Se hai giocatori dalle grandi qualità tecniche è giusto provare ad attaccare.
«Sì ma la tua squadra deve essere costruita fin dal principio, dal primo tassello, pensando a quel tipo di calcio. E comunque il gioco offensivo, manovrato, propositivo, non dà certezze assolute. Il Manchester City, ricco di campioni e con Guardiola che predica il “gioco”, che io sappia la Champions non l’ha mai vinta. Il PSG, altro insieme di campioni capaci di creare, la Champions non l'ha mai vinta. Quella coppa, alla quale ambiscono tutte le big, solitamente la sollevano le squadre speciali o quelle concrete». 

Come l'Ajax di Cruyff, il Milan di Sacchi, la Juve di Lippi o il Barcellona di Guardiola?
«Tutte realtà, appunto, speciali per la loro epoca. Però a me vengono anche mentre il Chelsea di Di Matteo e Tuchel, l'Inter del triplete o il Liverpool di Klopp».

Insomma, si deve prima di tutto badare a non subire?
«Come diceva Ferguson? Si deve giocare in base agli uomini che si hanno a disposizione, metterli in condizione di rendere al meglio».

Negli ultimi mesi è diventato di moda, quando non arrivano i risultati, dare la colpa all’atteggiamento di chi scende in campo, alla testa, al mentale. È davvero un aspetto tanto determinante?
«È fondamentale, certo. Come si affrontano l’allenamento prima e la partita poi fa la differenza».
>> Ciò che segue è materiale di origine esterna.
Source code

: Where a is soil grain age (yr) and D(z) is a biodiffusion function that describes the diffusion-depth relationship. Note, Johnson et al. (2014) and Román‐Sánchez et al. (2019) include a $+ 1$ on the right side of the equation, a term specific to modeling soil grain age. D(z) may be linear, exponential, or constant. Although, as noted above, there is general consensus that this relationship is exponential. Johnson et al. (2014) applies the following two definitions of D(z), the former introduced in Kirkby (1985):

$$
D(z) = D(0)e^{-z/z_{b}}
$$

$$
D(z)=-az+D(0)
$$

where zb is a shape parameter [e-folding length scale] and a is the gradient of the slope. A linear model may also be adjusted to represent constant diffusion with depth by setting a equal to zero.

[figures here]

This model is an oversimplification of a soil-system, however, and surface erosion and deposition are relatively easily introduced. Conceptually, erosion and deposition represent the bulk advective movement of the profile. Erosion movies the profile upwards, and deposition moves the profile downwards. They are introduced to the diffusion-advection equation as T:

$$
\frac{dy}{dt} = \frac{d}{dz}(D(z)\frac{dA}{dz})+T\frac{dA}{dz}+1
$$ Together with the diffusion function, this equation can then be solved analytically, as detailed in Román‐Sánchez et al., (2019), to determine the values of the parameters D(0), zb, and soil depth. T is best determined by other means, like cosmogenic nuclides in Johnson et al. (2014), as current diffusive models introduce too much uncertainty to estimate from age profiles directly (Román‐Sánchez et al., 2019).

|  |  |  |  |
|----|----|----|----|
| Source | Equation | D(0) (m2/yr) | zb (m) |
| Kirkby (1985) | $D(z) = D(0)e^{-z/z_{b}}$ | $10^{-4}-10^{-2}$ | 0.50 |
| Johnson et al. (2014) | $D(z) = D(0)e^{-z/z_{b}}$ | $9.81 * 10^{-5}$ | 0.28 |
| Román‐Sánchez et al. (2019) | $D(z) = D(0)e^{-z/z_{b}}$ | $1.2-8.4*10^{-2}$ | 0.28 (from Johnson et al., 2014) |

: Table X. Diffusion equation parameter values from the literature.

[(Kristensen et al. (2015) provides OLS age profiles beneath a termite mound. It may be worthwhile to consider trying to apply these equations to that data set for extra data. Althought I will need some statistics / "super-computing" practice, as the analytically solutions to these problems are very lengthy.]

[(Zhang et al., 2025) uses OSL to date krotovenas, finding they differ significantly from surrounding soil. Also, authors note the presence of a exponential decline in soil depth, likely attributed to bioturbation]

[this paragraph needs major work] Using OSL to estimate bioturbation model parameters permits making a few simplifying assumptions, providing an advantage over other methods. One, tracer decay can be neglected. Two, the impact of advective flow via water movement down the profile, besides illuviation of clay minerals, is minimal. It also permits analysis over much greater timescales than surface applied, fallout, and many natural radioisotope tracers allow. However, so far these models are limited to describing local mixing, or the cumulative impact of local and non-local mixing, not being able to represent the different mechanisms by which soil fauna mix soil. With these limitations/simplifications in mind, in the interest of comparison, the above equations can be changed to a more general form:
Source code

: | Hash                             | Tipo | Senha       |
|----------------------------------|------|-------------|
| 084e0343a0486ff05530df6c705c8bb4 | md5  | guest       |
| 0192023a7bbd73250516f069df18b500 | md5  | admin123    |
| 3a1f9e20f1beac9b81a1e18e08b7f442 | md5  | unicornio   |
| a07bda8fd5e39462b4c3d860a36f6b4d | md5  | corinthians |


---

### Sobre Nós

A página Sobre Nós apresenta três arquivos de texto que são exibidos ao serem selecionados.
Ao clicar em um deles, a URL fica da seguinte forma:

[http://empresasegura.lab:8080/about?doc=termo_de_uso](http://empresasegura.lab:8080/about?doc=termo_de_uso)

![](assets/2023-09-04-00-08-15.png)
Su questo l'allenatore quanto può influire?
«Per come la vedo io, più è bravo a creare empatia, più è sincero e credibile all'interno dello spogliatoio, migliori saranno le risposte che avrà dai suoi ragazzi. Ancelotti, per fare un esempio, è sempre stato bravissimo nel coltivare i rapporti con i giocatori. E qualche trofeo lo ha vinto. Lo stesso si può dire di Ferguson, che sì aveva un carattere forte, ma era prima di tutto trasparente, onestissimo. Uguale è il discorso che si può fare per Guardiola, uno per il quale i calciatori sono pronti ad andare in guerra. In queste prime settimane a Lugano, Guardando al Ticino, Croci-Torti è stato bravo a tirare dalla sua parte i giocatori, che ora lo seguono. Mourinho è invece un maestro in questo. Allegri, insomma…».

La Juve sta faticando.
«Tornato da due anni di vacanza, il tecnico toscano si è mostrato arrogante. Ricordate la storia della fascia di capitano di Bonucci? Ecco… se in qualche modo riesci a creare con loro un rapporto positivo e costruttivo, dai calciatori puoi sperare di ottenere il massimo e anche di più. Puoi sperare che, quando la situazione si fa difficile, ti possano levare le castagne dal fuoco». 

Stiamo parlando di professionisti, aspettarsi che diano sempre tutto non dovrebbe, in fondo, essere normale?
«Stiamo parlando prima di tutto di uomini. E i rapporti, tra le persone, contano parecchio». 

Si può dire che maggiore è la qualità in campo meno pesa l’empatia che riesce a creare il mister?
«Chiaro. Quando il valore della tua squadra è uguale o minore a quello delle avversarie, è determinante riuscire a far dare ai calciatori tutto quel che possono. E se non sei stato in grado di creare un rapporto positivo con loro, questo è difficile che ti riesca. Io Allegri, per rimanere in tema, non lo vedo benissimo al momento. Ha una squadra male assemblata, che in Italia si trova ad affrontare rivali più forti, ed è entrato nello spogliatoio con un atteggiamento sbagliato. Con quella mancanza di umiltà come può pensare di portare i bianconeri a risultati inaspettatamente positivi?».